If you’ve been following the news lately, you’ve heard about the EU’s General Data Protection Regulation (GDPR). It’s left a lot of American businesses wondering – do they need to worry about it?
While this law only applies to members of the European Union, it’s still going to affect those of us that do business on this side of the pond thanks to our global economy. In terms of your email marketing, if you have even one person on your list that is an EU citizen, it’s important you’re aware of the regulations. And if you don’t, it’s beneficial to be informed for good measure.
An Overview of GDPR
GDPR regulates how organizations gather, store, examine and use data. As the official website explains:
The EU General Data Protection Regulation (GDPR)…was designed to harmonize data privacy laws across Europe, to protect and empower all EU citizens data privacy and to reshape the way organizations across the region approach data privacy.
Beginning May 25, companies need to provide a high level of data protection. If they don’t, they can be subject to fines up to nearly $25 million. While GDPR only covers EU citizens, any company that has information about those living in the EU is subject to the law.
So even if you only operate in the United States, it’s important to be aware of these regulations and consider changing your business’ marketing practices – better safe than sorry!
How GDPR Affects Marketing
GDPR includes 99 articles, but SpinSucks provides a nice summary of the ones that will most significantly affect your marketing.
1. Processing and Storing of Data
You need to store and process data transparently, in a way that’s clearly specified and agreed to by the citizen. The data also needs to be held securely – if it’s lost or stolen, you’re held responsible, “Should it appear proper protections were not in place.”
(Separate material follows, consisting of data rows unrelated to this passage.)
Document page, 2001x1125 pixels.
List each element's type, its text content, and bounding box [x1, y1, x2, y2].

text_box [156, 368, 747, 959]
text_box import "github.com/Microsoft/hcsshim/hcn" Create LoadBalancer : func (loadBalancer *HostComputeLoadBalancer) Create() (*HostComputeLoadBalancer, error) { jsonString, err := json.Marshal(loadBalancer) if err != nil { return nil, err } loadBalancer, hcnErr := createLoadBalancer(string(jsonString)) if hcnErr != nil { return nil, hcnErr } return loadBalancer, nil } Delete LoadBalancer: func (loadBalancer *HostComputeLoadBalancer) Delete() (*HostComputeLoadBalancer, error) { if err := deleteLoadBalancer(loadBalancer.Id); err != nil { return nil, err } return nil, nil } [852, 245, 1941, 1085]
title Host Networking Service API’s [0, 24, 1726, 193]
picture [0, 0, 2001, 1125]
Individuals need to give their consent to be on your email marketing list. There needs to be an opt-in process with clear consent for only the information you need (e.g. email address only rather than demographic information).
3. Right to Access
If an EU citizen requests it, your company needs to provide them with all the personal information you have about them, and explain how it’s being used.
4. Right to Be Forgotten
If an EU citizen doesn’t want you to have their information, you need to delete all data you have on them.
5. Data Breaches
It’s required you report any data or security breaches within 3 days (72 hours).
6. Impact Assessments
Businesses need to, “Conduct data protection impact assessments to identify risks to EU citizens. Assessments must also describe how the company is addressing those risks.”
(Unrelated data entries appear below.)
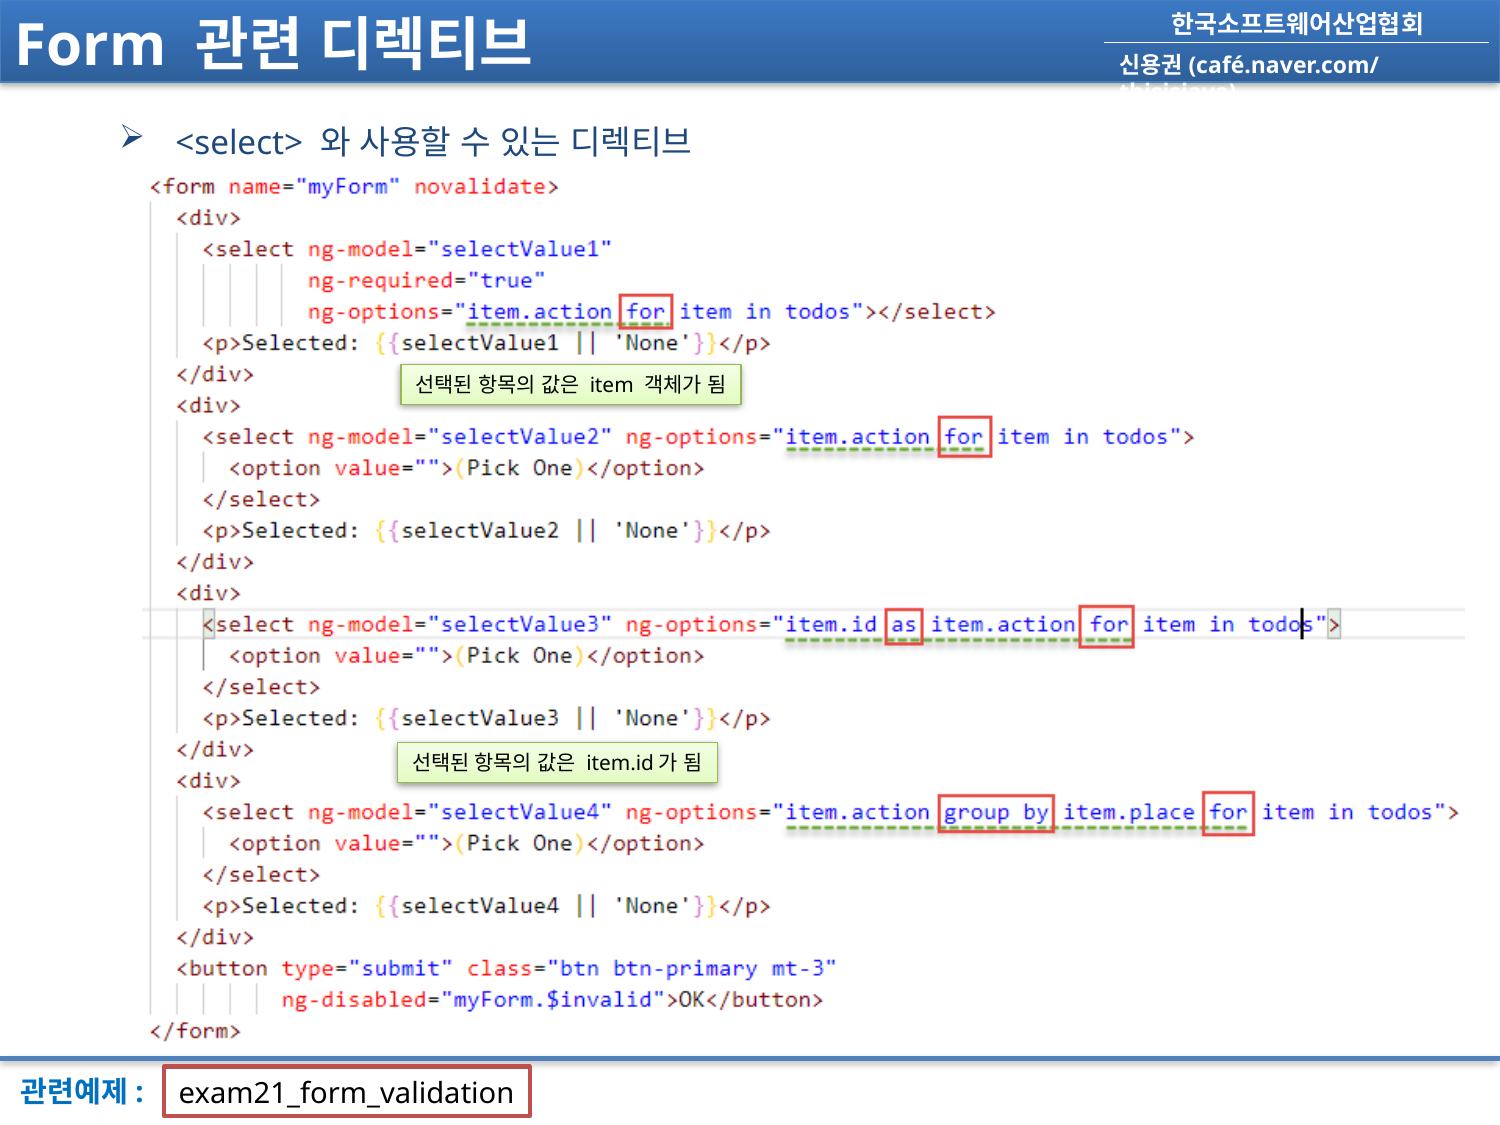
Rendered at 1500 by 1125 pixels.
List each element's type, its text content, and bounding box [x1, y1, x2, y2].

text_box exam21_form_validation [162, 1064, 532, 1118]
picture [142, 172, 1465, 1044]
list <select> 와 사용할 수 있는 디렉티브 [29, 113, 1471, 1035]
title Form 관련 디렉티브 [0, 0, 1500, 82]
7. Data Protection Officers
If you process or store a lot of data about EU citizens, you need to hire a data protection officer.
GDPR Checklist for Marketing
SpinSucks also shared a handy checklist for email marketing safely moving forward. Here are the main points:
- Make sure you have consent to collect and use individuals’ personal data
- Keep a record of individuals’ personal data, which they can change or update
- Make sure it’s clear how and why you got their address on emails you send them; also include who you are and why you’re contacting them
- Provide a double opt-in
- During the opt-in process, clarify expectations for them so they know how often they’ll be hearing from you (e.g. weekly, monthly, etc)
- Include an opt-out option in each and every email communication
- Don’t buy lists or use lists from others
- If you’re targeting anyone under 16, create a system for collecting parental consent
- Add a check-box in your opt-in form for individuals to indicate they’re older than 16
- Only require the information you need (e.g. email address)
- Be able to erase all data about an individual should they request it
- Erase users’ personal information when the service or agreement ends, or if they revoke their consent
As you look through this checklist, think about your current email marketing list – how did you build it? Did you obtain consent? Can subscribers access and change/delete their data?
How GDPR Affects Media Relations
If you’re pitching media contacts in the EU, remember this applies to them too! Unless you’ve already built a relationship with a reporter or they’ve contacted you, you can’t email them. Sending unsolicited emails falls within list of restricted activities – even for reporters.
How can you contact them?
- Use a contact form if they have one
- Contact them via social media (terms of service provide contact consent)
- Develop long-term relationships with them
If a reporter reaches out to you, this implies consent, which means you can reply and email them moving forward.
As with any type of marketing, it’s important to keep up with what’s going on in the world and how it might affect your business.